The long COVID leaves patients and researchers in a maze of questions

Millions of COVID-19 survivors around the world – even those with a mild illness – report long-term symptoms months later, including brain fog, persistent exhaustion and lung, heart or kidney damage.

Why does it matter: For too long, these long-term carriers, as they call themselves, have not been taken seriously by providers and researchers, say some Axios doctors, adding that dedicated research is urgent to treat patients with persistent symptoms.

The doctors began to realize COVID has long been a problem in the spring of last year, and yet “there is little to show for it,” says cardiologist Eric Topol, founder and director of the Scripps Research Translational Institute.

“I am very discouraged by how poor attention has been to this. We have at least 10% of people with COVID infections suffering, either for a few months or more. [now] six months later. … This is the largest category of people who are negatively affected, so many of them cannot work and function as they normally would. “

– Eric Topol

What happens: Many health care providers and systems initially dismissed the symptoms as related to something else, but growing evidence indicates that SARS-CoV-2 is to blame in many cases.

  • A study published in Lancet looked at people with severe COVID-19 disease in China and found that six months later, 75% continued to experience at least one symptom.
  • A prepress study in medRxiv, which has not yet been evaluated by colleagues, surveyed 3,762 self-described self-trainers in 56 countries, with symptoms after the onset of what was likely COVID-19. Six months after the first illness, almost half could not work full time and 22% did not work at all. 88% had cognitive dysfunction or memory loss, and most had multiple symptoms.
  • Fragments of SARS-CoV-2 have been found in several organs, and the Mayo Clinic reports that they have seen frequent complaints of long-term persistent headaches, loss of smell (anosmia) and taste (ageusia), and sleep problems.
  • Mayo found that some patients had organ damage, including injured heart muscle, causing myocarditis, palpitations and rapid heartbeat; scar tissue, leading to breathing problems; and neurological damage, causing brain fog, stroke, seizures, and Guillain-Barre syndrome.

Between the lines: There are other viruses that either cause long-lasting symptoms, such as Epstein-Barr, or remain in the system where they can reactivate and trigger further complications, such as chickenpox.

  • It is not known whether SARS-CoV-2 can hide in the system, but a recent, early study of animals in the journal Virusess indicates that this could be a possibility.
  • The cause of long-term COVID needs to be discovered before therapies can be done, says Neha Dangayach, director of neuro-emergency and transfer management for the Mount Sinai health system.
  • “Is it a reactivation of the virus? Is it an immune response or a persistent immune response to the initial viral exposure? Or is it a recirculation of viral particles that triggers some of these symptoms?” Dangayach asks.

There are also many questions about why some people develop long COVID-19 and others do not.

  • “Why you and not me? [some] Do 80-year-old people receiving COVID die and some survive? Why do some 20-year-olds receiving COVID need a double lung transplant, while 90% of the others have no symptoms? We don’t know, “said Igor Koralnik, head of neuro-infectious diseases and global neurology at Northwestern Memorial Hospital, which began a COVID clinical month in May.
  • Topol says he needs to figure out if early treatments, such as monoclonal antibodies, can help decrease the chances of long-term COVID.

What’s next: Long COVID is becoming a higher priority and more longitudinal studies are expected to appear soon, says Dangayach.

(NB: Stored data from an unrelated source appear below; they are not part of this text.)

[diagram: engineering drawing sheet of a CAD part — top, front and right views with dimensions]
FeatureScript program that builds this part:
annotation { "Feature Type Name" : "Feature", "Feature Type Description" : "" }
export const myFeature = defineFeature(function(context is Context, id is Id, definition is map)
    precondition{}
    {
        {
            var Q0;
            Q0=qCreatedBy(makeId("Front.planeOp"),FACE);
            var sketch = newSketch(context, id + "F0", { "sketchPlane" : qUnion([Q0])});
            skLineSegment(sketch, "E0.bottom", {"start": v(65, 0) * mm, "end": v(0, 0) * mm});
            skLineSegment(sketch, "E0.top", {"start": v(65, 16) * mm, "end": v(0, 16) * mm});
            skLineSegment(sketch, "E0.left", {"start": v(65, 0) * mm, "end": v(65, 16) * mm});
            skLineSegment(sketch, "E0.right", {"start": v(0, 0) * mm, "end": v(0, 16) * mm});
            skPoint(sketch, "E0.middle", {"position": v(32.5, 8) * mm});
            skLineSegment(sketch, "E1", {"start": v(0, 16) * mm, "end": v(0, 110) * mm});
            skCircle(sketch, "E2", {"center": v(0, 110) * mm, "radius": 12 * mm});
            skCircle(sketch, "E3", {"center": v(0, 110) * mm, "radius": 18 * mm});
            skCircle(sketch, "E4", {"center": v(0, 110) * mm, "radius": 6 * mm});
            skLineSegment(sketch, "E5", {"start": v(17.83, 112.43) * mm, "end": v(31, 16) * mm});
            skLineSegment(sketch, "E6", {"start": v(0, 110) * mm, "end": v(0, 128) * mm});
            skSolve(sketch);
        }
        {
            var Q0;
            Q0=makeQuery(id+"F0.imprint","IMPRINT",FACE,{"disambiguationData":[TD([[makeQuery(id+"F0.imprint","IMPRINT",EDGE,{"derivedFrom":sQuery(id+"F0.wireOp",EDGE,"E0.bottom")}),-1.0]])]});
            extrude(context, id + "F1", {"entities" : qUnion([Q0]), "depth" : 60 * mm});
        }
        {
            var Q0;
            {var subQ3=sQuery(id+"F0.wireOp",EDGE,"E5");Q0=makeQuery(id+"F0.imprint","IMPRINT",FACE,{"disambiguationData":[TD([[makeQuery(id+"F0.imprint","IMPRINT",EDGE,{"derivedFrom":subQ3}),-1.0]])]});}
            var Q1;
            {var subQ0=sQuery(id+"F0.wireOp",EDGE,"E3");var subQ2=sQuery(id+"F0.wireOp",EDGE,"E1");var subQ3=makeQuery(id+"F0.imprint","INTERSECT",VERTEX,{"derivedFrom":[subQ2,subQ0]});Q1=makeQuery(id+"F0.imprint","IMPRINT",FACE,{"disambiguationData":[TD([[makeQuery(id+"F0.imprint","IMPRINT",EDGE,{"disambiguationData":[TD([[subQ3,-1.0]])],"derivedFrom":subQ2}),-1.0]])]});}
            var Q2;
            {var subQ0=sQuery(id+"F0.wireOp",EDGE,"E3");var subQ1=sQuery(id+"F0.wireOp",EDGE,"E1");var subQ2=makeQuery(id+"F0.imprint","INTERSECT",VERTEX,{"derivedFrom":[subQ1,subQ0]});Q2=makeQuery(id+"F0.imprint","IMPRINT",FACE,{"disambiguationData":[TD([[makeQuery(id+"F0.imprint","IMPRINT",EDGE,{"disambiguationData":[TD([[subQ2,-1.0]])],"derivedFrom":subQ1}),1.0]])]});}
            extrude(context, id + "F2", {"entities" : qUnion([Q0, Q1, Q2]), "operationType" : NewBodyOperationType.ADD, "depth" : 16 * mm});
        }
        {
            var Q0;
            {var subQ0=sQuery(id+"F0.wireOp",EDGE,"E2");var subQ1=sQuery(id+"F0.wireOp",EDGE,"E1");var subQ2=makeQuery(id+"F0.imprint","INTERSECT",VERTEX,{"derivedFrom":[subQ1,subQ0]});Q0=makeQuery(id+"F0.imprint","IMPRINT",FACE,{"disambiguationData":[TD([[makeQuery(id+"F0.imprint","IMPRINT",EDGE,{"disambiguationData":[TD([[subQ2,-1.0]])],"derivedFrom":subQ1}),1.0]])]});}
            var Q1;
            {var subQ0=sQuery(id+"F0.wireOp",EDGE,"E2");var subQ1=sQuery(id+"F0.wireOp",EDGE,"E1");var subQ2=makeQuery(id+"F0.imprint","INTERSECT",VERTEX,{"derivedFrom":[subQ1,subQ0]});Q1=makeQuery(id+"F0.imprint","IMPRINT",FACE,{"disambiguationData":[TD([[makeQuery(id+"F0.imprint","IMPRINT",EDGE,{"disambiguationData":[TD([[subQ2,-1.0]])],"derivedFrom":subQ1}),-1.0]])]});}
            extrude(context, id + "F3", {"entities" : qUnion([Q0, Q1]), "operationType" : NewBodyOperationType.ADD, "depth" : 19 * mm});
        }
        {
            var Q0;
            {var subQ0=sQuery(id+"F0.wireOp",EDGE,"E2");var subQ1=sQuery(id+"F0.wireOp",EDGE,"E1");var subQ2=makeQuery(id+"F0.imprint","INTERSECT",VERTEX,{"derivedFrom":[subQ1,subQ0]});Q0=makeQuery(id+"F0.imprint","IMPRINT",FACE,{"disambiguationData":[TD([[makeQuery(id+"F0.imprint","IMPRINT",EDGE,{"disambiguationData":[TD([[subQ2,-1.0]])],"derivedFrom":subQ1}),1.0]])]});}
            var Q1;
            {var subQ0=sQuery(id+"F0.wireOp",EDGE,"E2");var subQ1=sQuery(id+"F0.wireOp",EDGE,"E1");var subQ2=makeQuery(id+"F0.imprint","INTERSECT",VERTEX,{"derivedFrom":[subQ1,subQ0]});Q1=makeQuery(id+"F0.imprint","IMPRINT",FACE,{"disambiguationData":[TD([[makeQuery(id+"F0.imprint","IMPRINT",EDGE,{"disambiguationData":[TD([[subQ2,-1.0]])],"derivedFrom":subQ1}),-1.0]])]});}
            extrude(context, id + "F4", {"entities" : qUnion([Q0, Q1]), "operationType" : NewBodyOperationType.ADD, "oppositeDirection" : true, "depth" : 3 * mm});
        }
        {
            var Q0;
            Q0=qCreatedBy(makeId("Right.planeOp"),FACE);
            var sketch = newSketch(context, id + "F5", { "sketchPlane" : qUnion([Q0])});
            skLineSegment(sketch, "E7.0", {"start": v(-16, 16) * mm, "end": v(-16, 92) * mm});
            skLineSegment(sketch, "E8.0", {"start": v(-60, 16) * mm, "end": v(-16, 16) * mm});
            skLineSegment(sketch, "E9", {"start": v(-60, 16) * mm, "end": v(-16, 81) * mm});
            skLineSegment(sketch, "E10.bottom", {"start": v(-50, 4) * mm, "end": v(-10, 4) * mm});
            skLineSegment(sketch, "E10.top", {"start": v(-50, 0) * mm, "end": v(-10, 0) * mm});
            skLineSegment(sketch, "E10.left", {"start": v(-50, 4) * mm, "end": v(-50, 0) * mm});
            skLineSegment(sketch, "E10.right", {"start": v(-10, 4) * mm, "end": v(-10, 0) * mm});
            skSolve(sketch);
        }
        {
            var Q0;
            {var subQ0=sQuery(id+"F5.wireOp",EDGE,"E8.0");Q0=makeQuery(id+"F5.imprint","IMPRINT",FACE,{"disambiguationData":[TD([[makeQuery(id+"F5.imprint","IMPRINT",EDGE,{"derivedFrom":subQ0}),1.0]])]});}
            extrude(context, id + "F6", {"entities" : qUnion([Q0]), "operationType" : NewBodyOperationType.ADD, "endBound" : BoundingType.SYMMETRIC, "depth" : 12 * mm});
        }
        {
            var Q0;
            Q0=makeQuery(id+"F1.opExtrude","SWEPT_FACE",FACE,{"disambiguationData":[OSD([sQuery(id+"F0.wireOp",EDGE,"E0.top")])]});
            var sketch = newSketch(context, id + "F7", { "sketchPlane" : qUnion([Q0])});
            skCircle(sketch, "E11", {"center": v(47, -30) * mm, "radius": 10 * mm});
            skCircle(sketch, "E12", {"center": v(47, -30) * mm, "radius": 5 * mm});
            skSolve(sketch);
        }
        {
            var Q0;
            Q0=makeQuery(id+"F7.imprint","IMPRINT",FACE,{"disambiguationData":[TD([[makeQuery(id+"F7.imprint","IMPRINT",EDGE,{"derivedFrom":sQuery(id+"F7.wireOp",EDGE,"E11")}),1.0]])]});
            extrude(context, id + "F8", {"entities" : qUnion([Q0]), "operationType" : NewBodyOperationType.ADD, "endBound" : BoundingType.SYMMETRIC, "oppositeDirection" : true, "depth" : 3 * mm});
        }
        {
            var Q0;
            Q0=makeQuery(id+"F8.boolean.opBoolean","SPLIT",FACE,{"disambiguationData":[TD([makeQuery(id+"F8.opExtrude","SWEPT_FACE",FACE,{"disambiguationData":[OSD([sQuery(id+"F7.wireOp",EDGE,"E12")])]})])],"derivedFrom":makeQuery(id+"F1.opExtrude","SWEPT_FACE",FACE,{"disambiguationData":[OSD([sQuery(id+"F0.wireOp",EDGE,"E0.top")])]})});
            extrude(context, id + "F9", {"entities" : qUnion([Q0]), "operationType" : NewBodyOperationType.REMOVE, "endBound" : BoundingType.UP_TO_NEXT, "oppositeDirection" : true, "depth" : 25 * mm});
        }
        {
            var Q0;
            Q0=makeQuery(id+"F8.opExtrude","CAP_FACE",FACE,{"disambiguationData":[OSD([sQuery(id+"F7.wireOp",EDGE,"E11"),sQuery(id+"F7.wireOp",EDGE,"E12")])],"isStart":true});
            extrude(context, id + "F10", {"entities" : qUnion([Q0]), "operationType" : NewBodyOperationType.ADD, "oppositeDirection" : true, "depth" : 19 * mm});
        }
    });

  • In the United States, Congress has set aside some funding for research, and the NIH has begun studying the issue, says NIH Director Francis Collins.
  • Long-distance carriers are urged to look for specialist clinics, join care networks and consider sharing data in this patient-led survey.
  • Although not generally enough, there are a growing number of multidisciplinary clinics appearing across the country to try to address the countless issues associated with long-term COVID.
  • Koralnik says his clinic “has specialists in all these different specialties, including psychiatry and social care,” for the care of patients with long COVID.

Bottom line: “It is really our job to work together around the world and better understand this, to develop targeted treatments and to follow these patients longitudinally to also identify when these symptoms resolve and what is needed for these symptoms. symptoms to resolve, ”says Dangayach.